Hi!
Would someone be able to help me figure out which region the CMIP6 data are stored in? It’s not mentioned in the dataset description on Google Cloud: Google Cloud console. I also don’t have the right permissions to pull the region from the bucket.
(Apologies if this is already documented somewhere, I looked through the Pangeo examples, but didn’t see any mention of the bucket location).
Thanks!
1 Like
Hi @scharlottej13 I believe we are in US-CENTRAL1. I can double check this in the next days if that helps (I tried to get the region of the bucket via gsutil ls -Lb gs://cmip6
but run into a permission error). I do not think that this is documented somewhere, but we should definitely add that somewhere.
Thanks @jbusecke! If you (or someone else) is able to confirm, that would be great. Yeah, gsutil ls -Lb gs://cmip6
is what I tried as well and hit a permissions error.
I’d be happy to open a PR (perhaps to the readme in GitHub - pangeo-data/pangeo-datastore: Pangeo Cloud Datastore) to document this too if that’s helpful.
I also hit the same permission errors. @jbusecke were you able to double check?
1 Like
Still waiting for a reply…
1 Like
I’m able to run the gsutil
command that is supposed to report a “location constraint”, but it doesn’t for me!
(base) rsignell@Elio:~$ gsutil ls -L -b gs://cmip6/CMIP6/ScenarioMIP/EC-Earth-Consortium/EC-Earth3/ssp245/r1i1p1f1/Omon/tos/gn/v20200918/.zgroup
gs://cmip6/CMIP6/ScenarioMIP/EC-Earth-Consortium/EC-Earth3/ssp245/r1i1p1f1/Omon/tos/gn/v20200918/.zgroup:
Creation time: Wed, 07 Apr 2021 20:29:51 GMT
Update time: Wed, 07 Apr 2021 20:29:51 GMT
Storage class: STANDARD
Content-Language: en
Content-Length: 24
Content-Type: application/octet-stream
Hash (crc32c): REp3Bw==
Hash (md5): 4gKXk15z3QFUEE1OpTBAqw==
ETag: CPCF+9f87O8CEAE=
Generation: 1617827391783664
Metageneration: 1
ACL: []
TOTAL: 1 objects, 24 bytes (24 B)
Oh, actually, I guess you need to run that command just on the bucket.
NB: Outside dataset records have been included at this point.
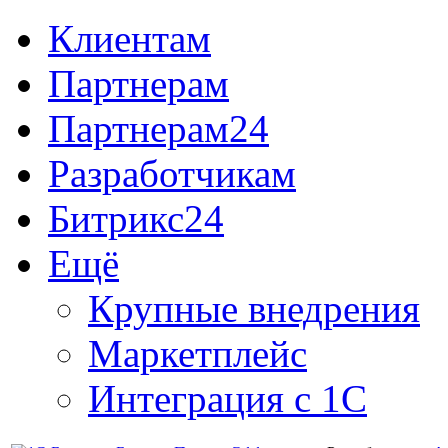
Клиентам
Партнерам
Партнерам24
Разработчикам
Битрикс24
Ещё
Крупные внедрения
Маркетплейс
Интеграция с 1С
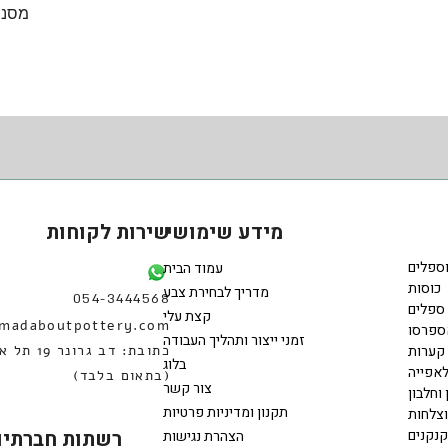
תצוגה מהירה
מסננ
מידע שימושי
שירות לקוחות
וספלים
עמוד הבית
כוסות
מדריך לבחירת צבע
054-3444568
ספלים
קצת עלי
madaboutpottery.com
ספרסו
זמני ייצור ותהליך העבודה
קערות
כתובת: דב גרונר 
בלוג
אפייה
(בתאום בלבד)
צור קשר
 וחלבון
תקנון ומדיניות פרטיות
וצלחות
קנקנים
רשתות חברתיו
הצהרת נגישות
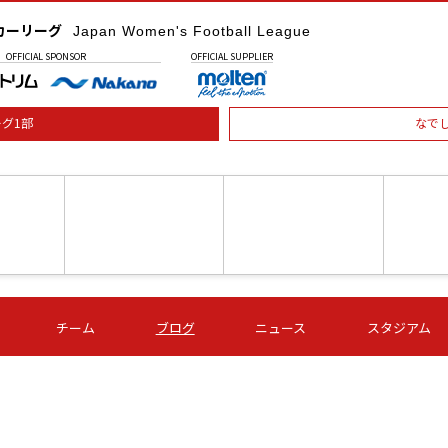
カーリーグ
Japan Women's Football League
OFFICIAL
SPONSOR
OFFICIAL
SUPPLIER
グ1部
なで
土) 15:00
第16節 09/05 (土) 16:00
第16節 09/05 (土) 17:00
第16節 09
チーム
ブログ
ニュース
スタジアム
星
ＡＧＦ
いちご
-
-
愛媛Ｌ
Ｓ世田谷
伊賀ＦＣ
ヴィアマ
Ａハリマ
Ｖ市原Ｌ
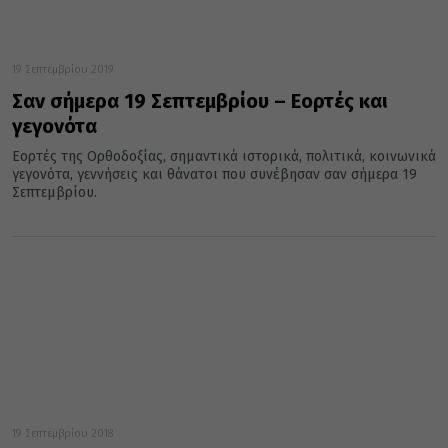
19 Σεπτεμβρίου 2019
Σαν σήμερα 19 Σεπτεμβρίου – Εορτές και
γεγονότα
Εορτές της Ορθοδοξίας, σημαντικά ιστορικά, πολιτικά, κοινωνικά
γεγονότα, γεννήσεις και θάνατοι που συνέβησαν σαν σήμερα 19
Σεπτεμβρίου.
19 Σεπτεμβρίου 2018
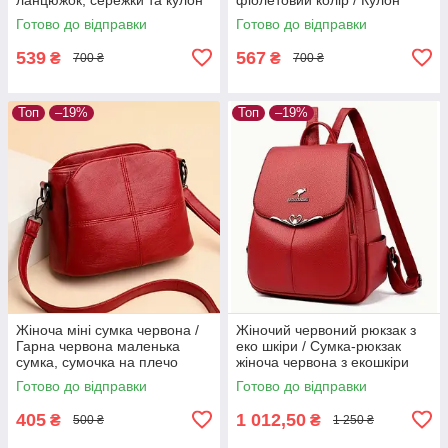
на ланцюжку, жіночий
Кішка кіт котик
Готово до відправки
Готово до відправки
комплект біжутерії
539
567
₴
₴
700 ₴
700 ₴
Топ
–19%
Топ
–19%
Жіноча міні сумка червона /
Жіночий червоний рюкзак з
Гарна червона маленька
еко шкіри / Сумка-рюкзак
сумка, сумочка на плечо
жіноча червона з екошкіри
клатч для дівчини, жінки
Готово до відправки
Готово до відправки
червоний
405
1 012,50
₴
₴
500 ₴
1 250 ₴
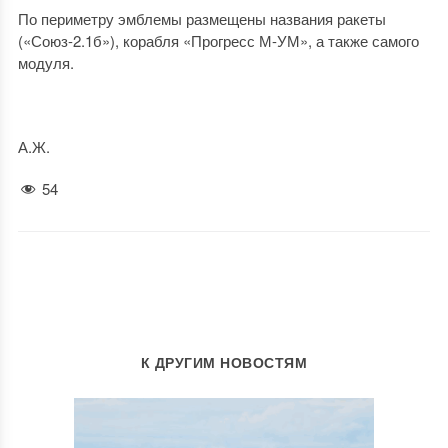
По периметру эмблемы размещены названия ракеты
(«Союз-2.1б»), корабля «Прогресс М-УМ», а также самого
модуля.
А.Ж.
54
К ДРУГИМ НОВОСТЯМ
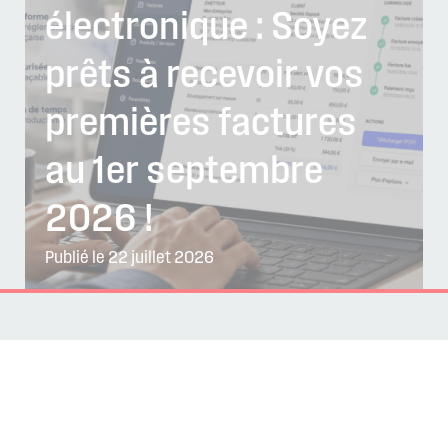
électronique : Soyez
prêts à recevoir vos
premières factures
au 1er septembre
2026 !
Publié le 22 juillet 2026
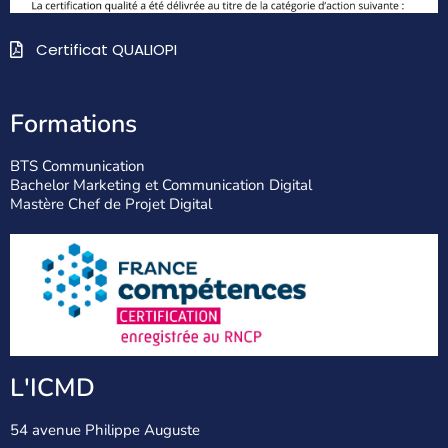
Certificat QUALIOPI
Formations
BTS Communication
Bachelor Marketing et Communication Digital
Mastère Chef de Projet Digital
L'ICMD
54 avenue Philippe Auguste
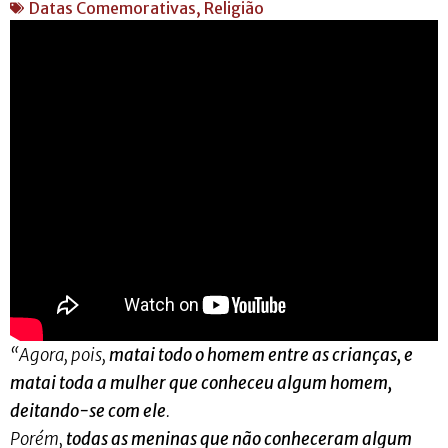
Datas Comemorativas
,
Religião
“Agora, pois,
matai todo o homem entre as crianças, e
matai toda a mulher que conheceu algum homem,
deitando-se com ele
.
Porém,
todas as meninas que não conheceram algum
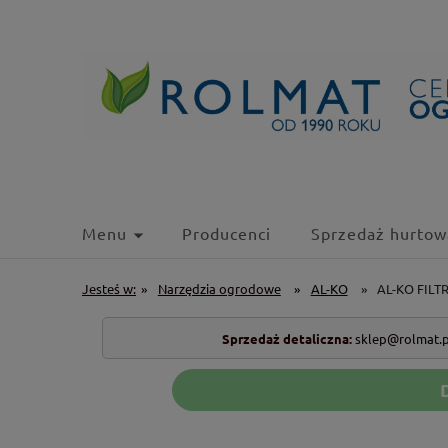
Menu
Producenci
Sprzedaż hurtow
Jesteś w:
»
Narzędzia ogrodowe
»
AL-KO
»
AL-KO FILT
Sprzedaż detaliczna:
sklep@rolmat.p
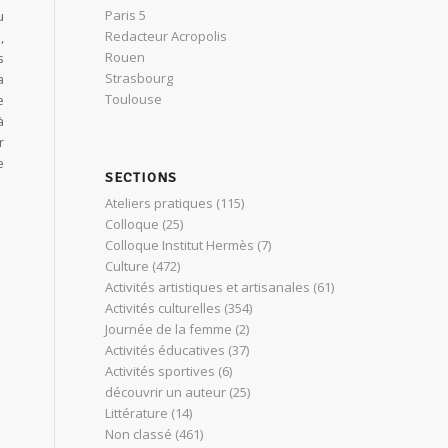
Paris 5
u
Redacteur Acropolis
,
Rouen
s
Strasbourg
a
Toulouse
e
à
r
e
SECTIONS
Ateliers pratiques
(115)
Colloque
(25)
Colloque Institut Hermès
(7)
Culture
(472)
Activités artistiques et artisanales
(61)
Activités culturelles
(354)
Journée de la femme
(2)
Activités éducatives
(37)
Activités sportives
(6)
découvrir un auteur
(25)
Littérature
(14)
Non classé
(461)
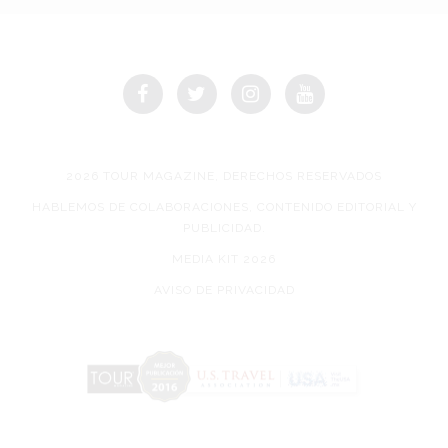
2026 TOUR MAGAZINE, DERECHOS RESERVADOS
HABLEMOS DE COLABORACIONES, CONTENIDO EDITORIAL Y
PUBLICIDAD.
MEDIA KIT 2026
AVISO DE PRIVACIDAD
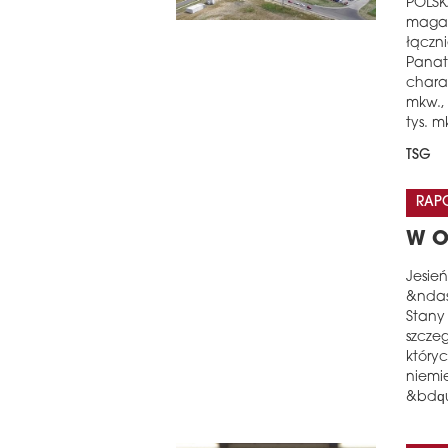
POLSK
magaz
łączn
Panatt
chara
mkw.,
tys. m
TSG
RAP
W O
Jesie
&ndas
Stany
szcze
który
niemi
&bdqu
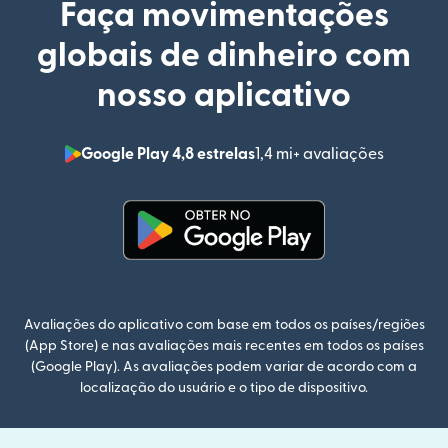
Faça movimentações
globais de dinheiro com
nosso aplicativo
Google Play 4,8 estrelas
1,4 mi+ avaliações
(abre em
(abre em uma nova janela)
Avaliações do aplicativo com base em todos os países/regiões
(App Store) e nas avaliações mais recentes em todos os países
(Google Play). As avaliações podem variar de acordo com a
localização do usuário e o tipo de dispositivo.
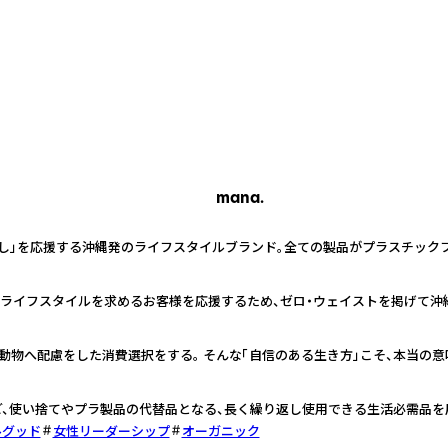
mana.
し」を応援する沖縄発のライフスタイルブランド。全ての製品がプラスチックフ
のないライフスタイルを求めるお客様を応援するため、ゼロ・ウェイストを掲げて
動物へ配慮をした消費選択をする。 そんな「自信のある生き方」こそ、本当の
、使い捨てやプラ製品の代替品となる、長く繰り返し使用できる生活必需品を
ルグッド
女性リーダーシップ
オーガニック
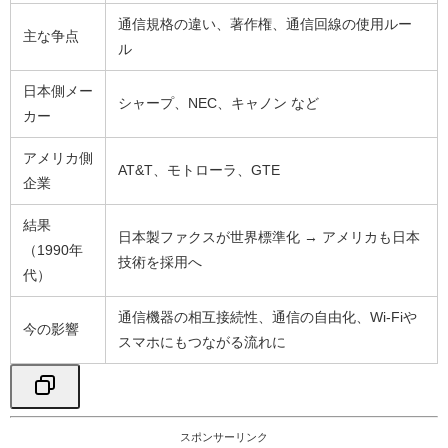
通信規格の違い、著作権、通信回線の使用ルー
主な争点
ル
日本側メー
シャープ、NEC、キャノン など
カー
アメリカ側
AT&T、モトローラ、GTE
企業
結果
日本製ファクスが世界標準化 → アメリカも日本
（1990年
技術を採用へ
代）
通信機器の相互接続性、通信の自由化、Wi-Fiや
今の影響
スマホにもつながる流れに
スポンサーリンク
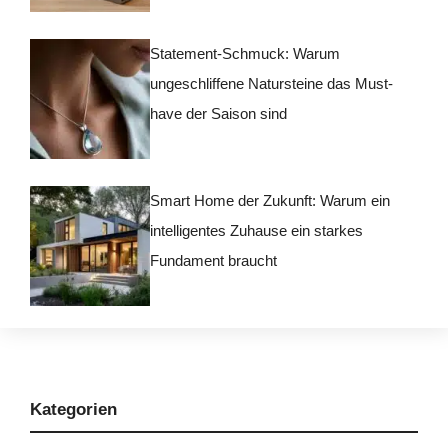
Statement-Schmuck: Warum
ungeschliffene Natursteine das Must-
have der Saison sind
Smart Home der Zukunft: Warum ein
intelligentes Zuhause ein starkes
Fundament braucht
Kategorien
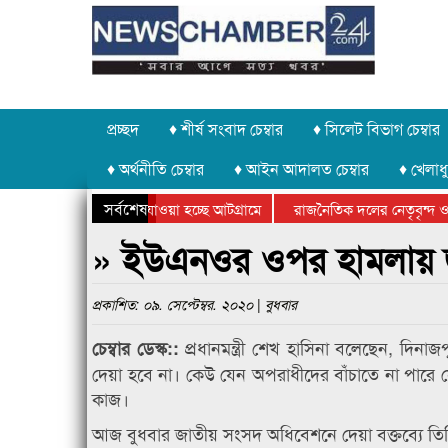
প্রচ্ছদ
♦ শীর্ষ সংবাদ চেম্বার
♦ সিলেট বিভাগ চেম্বার
♦ অর্থনীতি চেম্বার
♦ আইন আদালত চেম্বার
♦ খেলাধু
সর্বশেষ
 পাথর চুরি করে নিয়ে যাওয়া হচ্ছে আটগ্রামে
রাজনৈতিক দলের নেতৃবৃন্দ ও
 বার্ষিক ক্রীড়া প্রতিযোগিতার পুরস্কার বিতরণ সম্পন্ন
সিলেটে বাংলাদেশ গ্রুপ থিয়ে
» ইউএনওর ওপর হামলায় জড়ি
প্রকাশিত: ০৯. সেপ্টেম্বর. ২০২০ | বুধবার
প্রধানমন্ত্রী শেখ হাসিনা বলেছেন, 
চেম্বার ডেস্ক::
দেয়া হবে না। কেউ যেন অপরাধীদের বাঁচাতে না পারে সে
কাজ।
আজ বুধবার জাতীয় সংসদ অধিবেশনে দেয়া বক্তব্যে ত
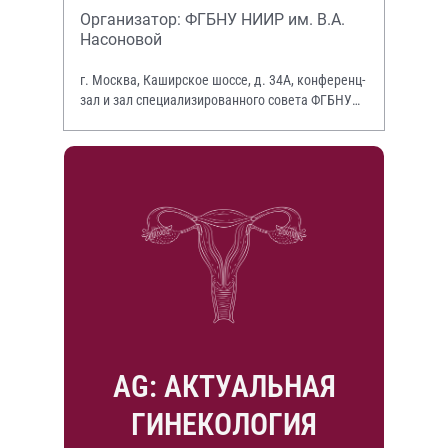
Организатор: ФГБНУ НИИР им. В.А.
Насоновой
г. Москва, Каширское шоссе, д. 34А, конференц-
зал и зал специализированного совета ФГБНУ
НИИР им. В.А. Насоновой
AG: АКТУАЛЬНАЯ
ГИНЕКОЛОГИЯ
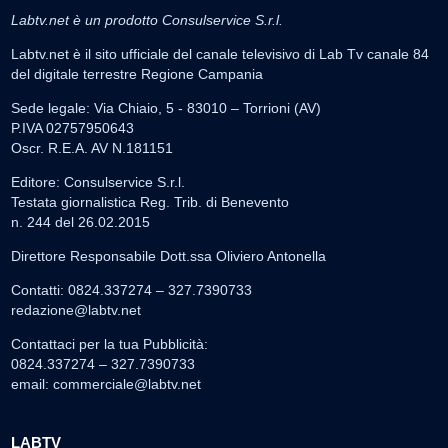
Labtv.net è un prodotto Consulservice S.r.l.
Labtv.net è il sito ufficiale del canale televisivo di Lab Tv canale 84
del digitale terrestre Regione Campania
Sede legale: Via Chiaio, 5 - 83010 – Torrioni (AV)
P.IVA 02757950643
Oscr. R.E.A. AV N.181151
Editore: Consulservice S.r.l.
Testata giornalistica Reg. Trib. di Benevento
n. 244 del 26.02.2015
Direttore Responsabile Dott.ssa Oliviero Antonella
Contatti: 0824.337274 – 327.7390733
redazione@labtv.net
Contattaci per la tua Pubblicità:
0824.337274 – 327.7390733
email:
commerciale@labtv.net
LABTV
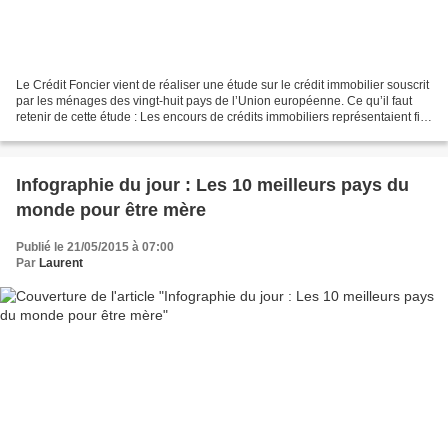
Le Crédit Foncier vient de réaliser une étude sur le crédit immobilier souscrit
par les ménages des vingt-huit pays de l’Union européenne. Ce qu’il faut
retenir de cette étude : Les encours de crédits immobiliers représentaient fin
2014 près de 6 000...
Infographie du jour : Les 10 meilleurs pays du
monde pour être mère
Publié le 21/05/2015 à 07:00
Par
Laurent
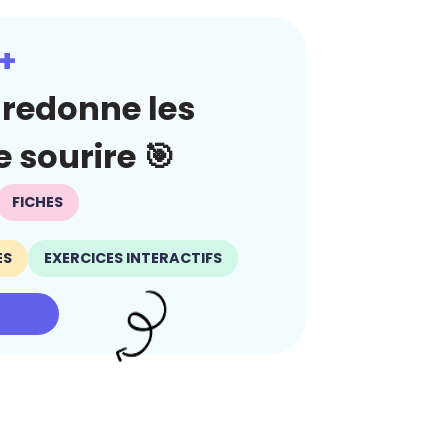
+
redonne les
 sourire 🎯
FICHES
ES
EXERCICES INTERACTIFS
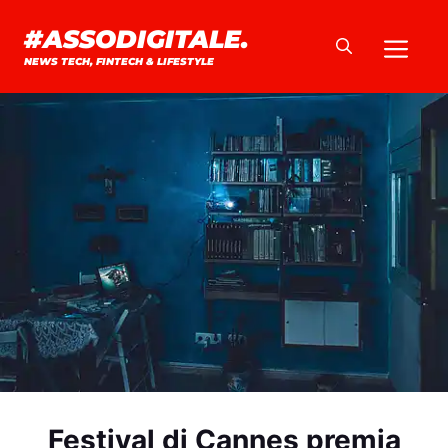
Vai
#ASSODIGITALE.
Me
al
NEWS TECH, FINTECH & LIFESTYLE
contenuto
Festival di Cannes premia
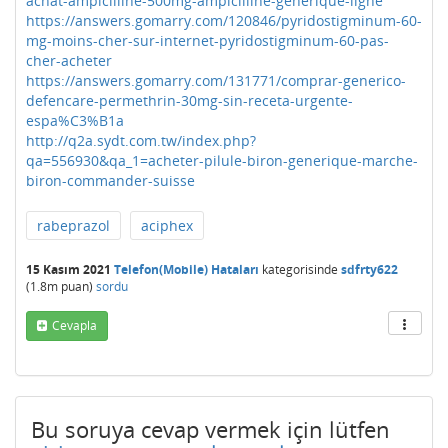
achat-ampicilline-500mg-ampicilline-generique-ligne
https://answers.gomarry.com/120846/pyridostigminum-60-
mg-moins-cher-sur-internet-pyridostigminum-60-pas-
cher-acheter
https://answers.gomarry.com/131771/comprar-generico-
defencare-permethrin-30mg-sin-receta-urgente-
espa%C3%B1a
http://q2a.sydt.com.tw/index.php?
qa=556930&qa_1=acheter-pilule-biron-generique-marche-
biron-commander-suisse
rabeprazol
aciphex
15 Kasım 2021
Telefon(Mobile) Hataları
kategorisinde
sdfrty622
(
1.8m
puan)
sordu
Cevapla
Bu soruya cevap vermek için lütfen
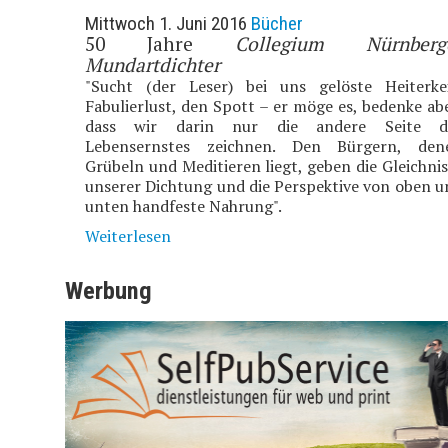
Mittwoch 1. Juni 2016
Bücher
50 Jahre
Collegium Nürnberg
Mundartdichter
"Sucht (der Leser) bei uns gelöste Heiterkei
Fabulierlust, den Spott – er möge es, bedenke ab
dass wir darin nur die andere Seite d
Lebensernstes zeichnen. Den Bürgern, den
Grübeln und Meditieren liegt, geben die Gleichni
unserer Dichtung und die Perspektive von oben u
unten handfeste Nahrung".
Weiterlesen
Werbung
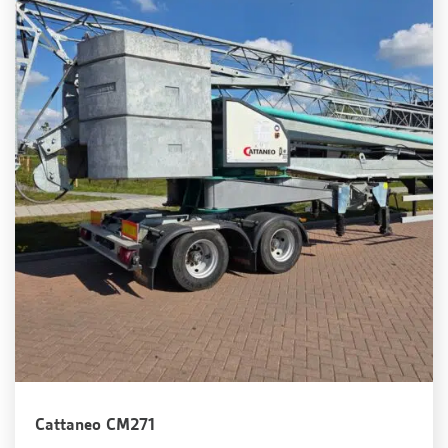
Cattaneo CM271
So this works:
(base) rsignell@Elio:~$ gsutil ls -Lb gs://pangeo-era5
gs://pangeo-era5/ :
Storage class: STANDARD
Location type: region
Location constraint: US-CENTRAL1
Versioning enabled: None
Logging configuration: None
Website configuration: None
CORS configuration: None
Lifecycle configuration: None
Requester Pays enabled: None
Labels: None
Default KMS key: None
Time created: Wed, 09 Oct 2019 01:56:21 GMT
Time updated: Wed, 09 Oct 2019 02:02:42 GMT
Metageneration: 3
Bucket Policy Only enabled: True
Public access prevention: inherited
ACL: []
Default ACL: []
and this works:
gcloud storage buckets describe gs://pangeo-era5
creation_time: 2019-10-09T01:56:21+0000
default_storage_class: STANDARD
location: US-CENTRAL1
location_type: region
metageneration: 3
name: pangeo-era5
public_access_prevention: inherited
soft_delete_policy:
effectiveTime: '2024-03-01T08:00:00+00:00'
retentionDurationSeconds: '604800'
storage_url: gs://pangeo-era5/
uniform_bucket_level_access: true
update_time: 2019-10-09T02:02:42+0000
But I guess the top level bucket for cmip6 is not accessible to the public?
(base) rsignell@Elio:~$ gcloud storage buckets describe gs://cmip6
ERROR: (gcloud.storage.buckets.describe) User [rsignell@gmail.com] does not have permission to access b instance [cmip6] (or it may not exist): rsignell@gmail.com does not have storage.buckets.get access to the Google Cloud Storage bucket. Permission 'storage.buckets.get' denied on resource (or it may not exist).
Yeah there is something about the public dataset program that does not enable you to find this out AFAICT…
@jbusecke, I tried running your 2023 AMS live_demo notebook in different GCP regions using Coiled (using 4 workers each with 4 threads: 16 threads). The first time I got:
us-west1
: 250s
us-central1
: 130s
us-east1
: 89s
Then I tried running the notebooks again and got close to 90s for all three. Perhaps the public dataset program is caching data with Cloud CDN?